Hell then has nothing to do with making us genuinely good so it is clearly a
vindictive doctrine. What would you think of somebody who believed that the
tooth fairy will torment you forever if you don’t brush your teeth every
morning? You would believe that person is indulging in vindictive wishful
thinking for the doctrine is useless and the person could believe something
nicer.
The apostle Paul said he spoke for Jesus and Jesus spoke in him (1 Thessalonians
2:13, 4:2/ 2 Corinthians 13:3). He declared that if it were possible he would
consent to be lost, that is damned and separated and rejected by God, if it
could mean Israel could be saved in his stead (Romans 9:1-5). He stated that
this was the truth and that the Holy Spirit revealed it to his conscience that
it was true, "It is the truth that I have tremendous anguish over my people
Israel and wish I could be lost and cut off from God to save them and I say this
in union with Christ. My conscience assures me that it is the truth as does the
Holy Spirit." This clearly indicates that the modern Christian notion that we
make our own Hell and that God doesn't punish us there is false. If we make our
own Hell it would be a sin to wish that you would sin and curse him and be lost
forever even to save others. God sends people to Hell of his own free will. God
went to the trouble of revealing to Paul that Paul would go to Hell for Israel
to indicate his approval of Paul's feelings and anguish. The Church cannot say
that the wish came when Paul was overcome by weakness and so his wish that would
normally be a sin couldn't be for he didn't fully consent to it.
To send someone to Hell means they are forced to stay in sin forever and sin is
what God says he wants rid of.

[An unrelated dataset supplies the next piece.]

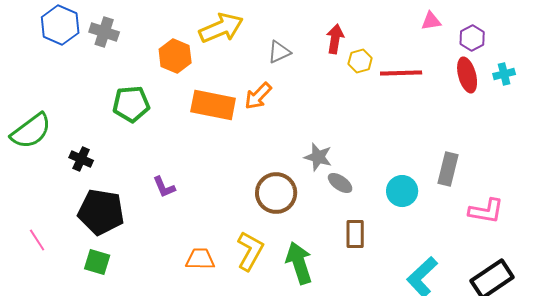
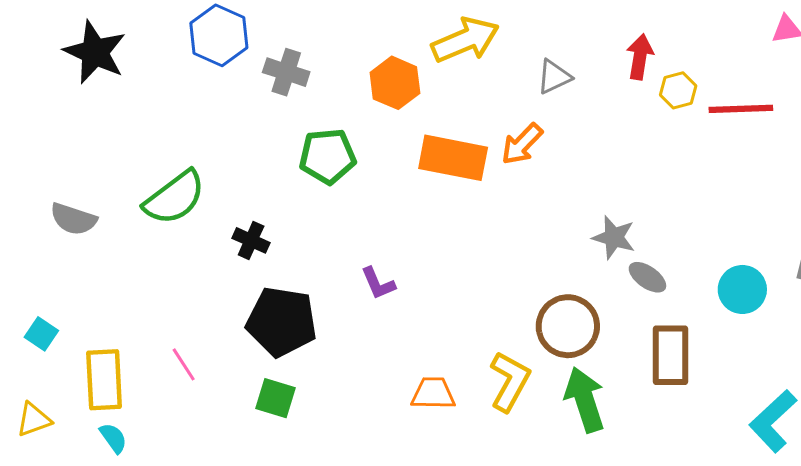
gray cross: (104, 32) -> (286, 72), moved
brown circle: (276, 193) -> (568, 326), moved
brown rectangle: (355, 234) -> (670, 355), size x1.4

A God who hates sin should hate it for what it
does to us but and try to save us all from it and leave the possibility of
salvation open to us during the entire eternal span of our existence. We
conclude that the doctrine is malicious.
It is terrible to suggest that anyone who dies even might go there. What kind of
compassion is that for them or the bereaved?
The teaching of Hell makes sin very serious indeed. It implies that you would
turn your back on all the people you love and God and on love itself for all
eternity. That is a very harmful and heavy burden of guilt the doctrine seeks to
impose. Severe psychological damage could be done to children and the
impressionable. Christianity should be discouraged by the state not by
persecution but by making sure everybody has access to reasonings that answer
and refute the faith.
If you have a baby and abandon it and it dies as a result of exposure and goes
to Heaven it could be better off. It would be worse off if you let it live and
it went to Hell. In principle, not in practice, the Church has to agree that
this logic is correct. Christianity is evil and twisted and if it lets you spare
the child it does it without real love. The principle makes sure of that. The
love it has is for its faith not the child.